The comic characters yuk it up while working at Loopy Looie's Carwash; they
dream of stardom, crack bad jokes, wind up in a wrestling ring, get to play Big Augie's Ripoff City. There are five issues of the comic book to follow, the next of which will add the band's new bass player, Eddie Gamble, probably as Loopy Looie.
One thing that sold Ace Comics publisher Ron Frantz on McLaughlin's idea was the "sparkling clean" story lines, Frantz says.
Frantz, based in Bethany, Okla., went into the comic-book business two years ago.
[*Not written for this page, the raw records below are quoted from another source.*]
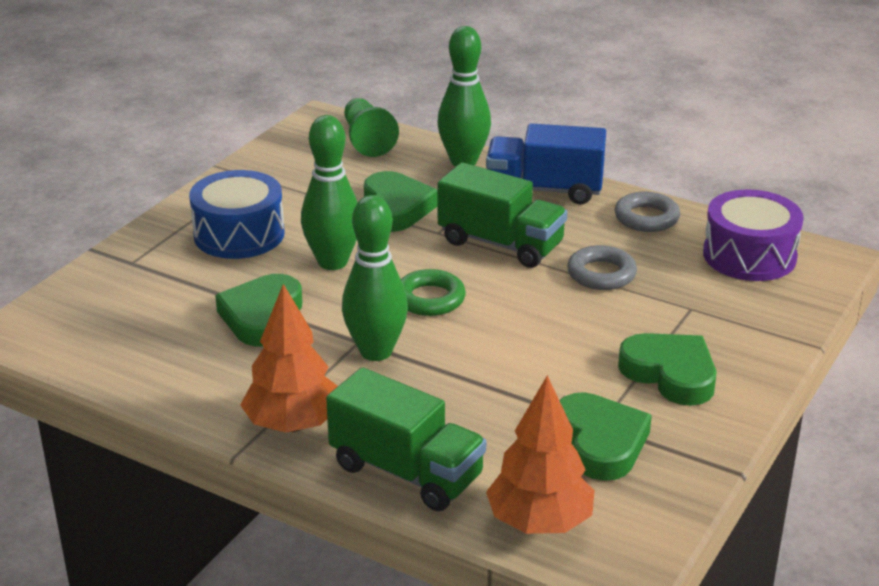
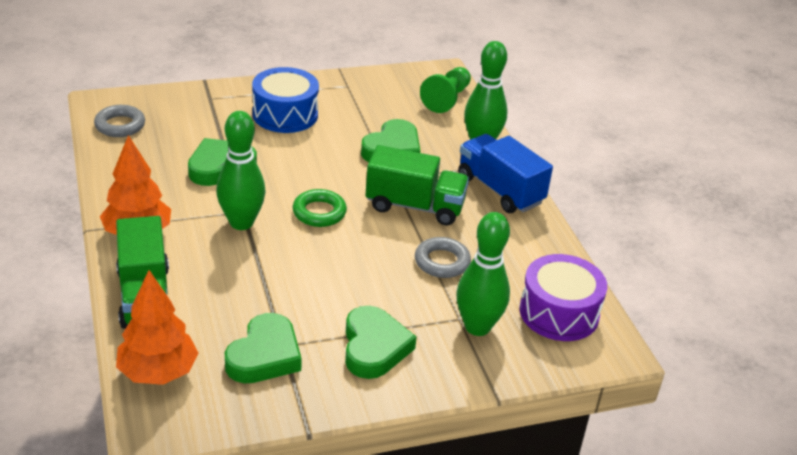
camera: 40 degrees right, 5 degrees up
(333, 262) = (305, 159): green bowling pin -> green bowling pin (477, 327)
(500, 244) = (415, 206): green truck -> green truck turned 60 degrees counterclockwise
(646, 218) = (534, 246): grey ring -> grey ring (120, 125)

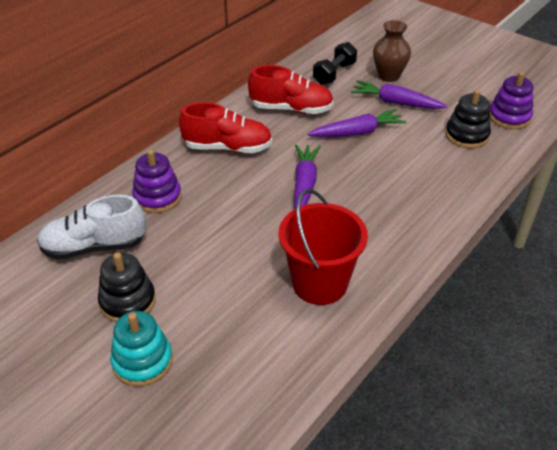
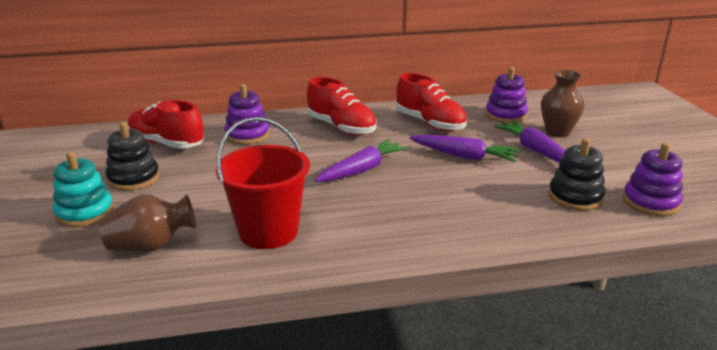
camera: 40 degrees right, 15 degrees down
(94, 247) = (166, 143): white shoe -> red shoe
(252, 353) = (151, 246): none -> brown vase
(334, 74) = (505, 115): black dumbbell -> purple stacking toy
Plans are to print 50,000 copies of each Big Edsel issue and to release them every other month. McLaughlin supplies the stories and artwork, Frantz prints and distributes (along with Spotlight Comics), and publisher and cartoonist divvy up any profits. Big Edsel lead singer and founding member William B. Donald (a.k.a. Billy Dee) owns the name.
"I don't see millions of dollars coming my way," says Donald, 44, a former truck driver from New York, before a recent show at the Bent Elbo in Northeast Philadelphia.
Any real profit potential for the band lies in merchandising - Big Edsel T- shirts, dolls, lunch boxes and the like - or, biggest bonanza of all, a Saturday-morning kiddie cartoon show. Big Edsel's management is working on putting that together. "I think their potential is limitless," McLaughlin says, and Frantz agrees.
This, despite the fact that "nobody ever heard of the Big Edsel Band," McLaughlin acknowledges. "We're going against all the established ways of trying to promote something." Normally, fame comes first, followed by T- shirts, posters, TV shows.
The band must have something.
Based in the Philadelphia area for six years, Big Edsel has a loyal following, playing somewhere nearly every night. (Typical for the group is this week's schedule: tonight, Shenanigans in Sea Isle City, N.J.; tomorrow and Thursday, the Bent Elbo in Fort Washington; Wednesday, the Bent Elbo in the Northeast.)
The group's repertoire includes 400-plus hits from the '50s, '60s and '70s. A recent set opened with "Good Lovin' " and wound down with "Silhouettes," with the audience calling out requests.
After 20 years toiling at the edge of the pop-music business (in 1967 Donald's band, the Jellybean Bandits, made number 98 on the singles charts with "Country Woman"), Donald finds his transformation into a comic-book character rejuvenating.
"When I see my character," Donald says, "I look at it like now I'm immortal."